Glándulas Salivares

Glándulas Salivares

La sialiendoscopia es una nueva técnica mínimamente invasiva, en la que se introduce una mini cámara a través del conducto glandular, además de otros instrumentos, y que permite diagnosticar y tratar al mismo tiempo determinadas patologías glandulares como litiasis, tapones de moco, estenosis y deformidades del conducto, evitando, en muchas ocasiones, la cirugía abierto y permitiendo así la conservación de la glándula afectada.

En muchos casos, la simple introducción del sialoendoscopio para lavado e instilación de corticoides, mejora el cuadro de forma significativa.

La patología más frecuente es la obstructiva debida a un cálculo. Con la sialoendoscopia somos capaces de extraer dicho cálculo (piedra) mediante «cestas» que se introducen a través del conducto, evitando así la cirugía resectiva.

Muy interesante es su aplicación en el diagnóstico y tratamiento de ciertas patologías autoinmunes, como el Síndrome de Sjögren, en el que podemos diagnosticar estenosis o estrecheces, y limpiar estos conductos con clara mejoría de los pacientes.

Es muy utilizado en pacientes con inflamaciones recurrentes, sin causa clara, en los que descubrimos a través de la cámara diversas alteraciones que pasan desapercibidas de otra forma.

 

Las glándulas salivares son las encargadas de la producción de saliva. Son:

  • Glándulas parótidas, las más voluminosas, a ambos lados de la cara y por delante de los oídos.
  • Glándulas submaxilares, por debajo de la mandíbula. Son las más propensas a padecer piedras.
  • Glándulas sublinguales. Dentro de la boca, por debajo de la lengua. Propensas a padecer quistes (ránulas).
  • Glándulas salivales menores.  Repartidas por la región oral, paladar, labios, etc.

Las glándulas salivares pueden padecer múltiples procesos:

  • Boca seca o xeroftalmia.
  • Síndrome de Sjögren.
  • Litiasis (piedras).
  • Tumores benignos.
  • Tumores malignos.

El cirujano maxilofacial tiene míúltiples armas para ayudar a los pacientes.  Desde tratamiento médico al quirúrgico.

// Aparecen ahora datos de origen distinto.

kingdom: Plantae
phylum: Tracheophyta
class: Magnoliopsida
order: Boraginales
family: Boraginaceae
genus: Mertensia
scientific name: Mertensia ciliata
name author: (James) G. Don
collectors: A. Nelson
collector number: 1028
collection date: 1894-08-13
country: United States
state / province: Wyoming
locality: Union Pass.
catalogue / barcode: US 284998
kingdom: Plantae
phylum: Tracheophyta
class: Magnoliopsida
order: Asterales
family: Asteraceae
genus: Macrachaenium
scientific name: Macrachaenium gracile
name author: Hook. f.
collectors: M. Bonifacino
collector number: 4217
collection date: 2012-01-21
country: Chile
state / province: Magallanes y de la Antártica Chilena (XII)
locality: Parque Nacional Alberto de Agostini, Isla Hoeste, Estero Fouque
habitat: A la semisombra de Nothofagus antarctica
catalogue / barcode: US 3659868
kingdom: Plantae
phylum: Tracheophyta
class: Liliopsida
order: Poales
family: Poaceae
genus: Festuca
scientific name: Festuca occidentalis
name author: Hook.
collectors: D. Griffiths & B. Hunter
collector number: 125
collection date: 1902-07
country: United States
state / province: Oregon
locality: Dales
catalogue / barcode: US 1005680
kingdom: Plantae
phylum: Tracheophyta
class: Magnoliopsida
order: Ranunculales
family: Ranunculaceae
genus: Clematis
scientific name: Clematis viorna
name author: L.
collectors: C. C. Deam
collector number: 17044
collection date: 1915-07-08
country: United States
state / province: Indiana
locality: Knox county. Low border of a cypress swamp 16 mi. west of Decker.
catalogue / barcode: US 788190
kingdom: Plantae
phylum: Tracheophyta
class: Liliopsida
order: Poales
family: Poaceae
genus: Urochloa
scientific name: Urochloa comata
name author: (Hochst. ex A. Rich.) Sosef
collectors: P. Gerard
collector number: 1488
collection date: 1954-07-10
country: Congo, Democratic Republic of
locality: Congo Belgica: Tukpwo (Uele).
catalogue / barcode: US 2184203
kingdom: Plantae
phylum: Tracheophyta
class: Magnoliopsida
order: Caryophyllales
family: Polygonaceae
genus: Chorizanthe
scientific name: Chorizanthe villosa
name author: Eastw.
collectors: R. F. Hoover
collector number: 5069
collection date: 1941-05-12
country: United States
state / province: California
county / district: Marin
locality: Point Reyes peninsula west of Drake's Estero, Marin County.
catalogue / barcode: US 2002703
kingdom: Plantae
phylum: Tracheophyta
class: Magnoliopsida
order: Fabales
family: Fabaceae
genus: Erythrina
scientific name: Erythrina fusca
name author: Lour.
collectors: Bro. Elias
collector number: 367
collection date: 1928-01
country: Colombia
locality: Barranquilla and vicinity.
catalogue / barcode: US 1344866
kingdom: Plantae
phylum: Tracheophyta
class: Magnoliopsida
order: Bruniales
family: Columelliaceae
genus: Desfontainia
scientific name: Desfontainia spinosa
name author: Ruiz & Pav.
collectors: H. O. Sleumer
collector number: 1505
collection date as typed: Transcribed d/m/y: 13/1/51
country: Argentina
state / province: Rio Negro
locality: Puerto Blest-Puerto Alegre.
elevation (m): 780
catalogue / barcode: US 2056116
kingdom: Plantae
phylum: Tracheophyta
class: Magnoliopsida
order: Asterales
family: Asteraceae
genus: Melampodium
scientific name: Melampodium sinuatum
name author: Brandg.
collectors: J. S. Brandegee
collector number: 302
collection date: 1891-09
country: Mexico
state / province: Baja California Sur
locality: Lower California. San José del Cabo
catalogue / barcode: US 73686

El método más novedoso y escasamente invasivo es la SIALOENDOSCOPIA.

Imagen del conducto inflamado. Inserción de sonda para extracción de piedra.

Conducto con fibrosis y esfacelos tras numerosos episodios de obstrucción. Lavado y eliminación de la fibrosis.

Imagen del conducto en enfermedad autoinmune. Estrechamiento del conducto que se dilata a través del sialoendoscopio.

Pequeña piedra en el interior del conducto. Se aspira.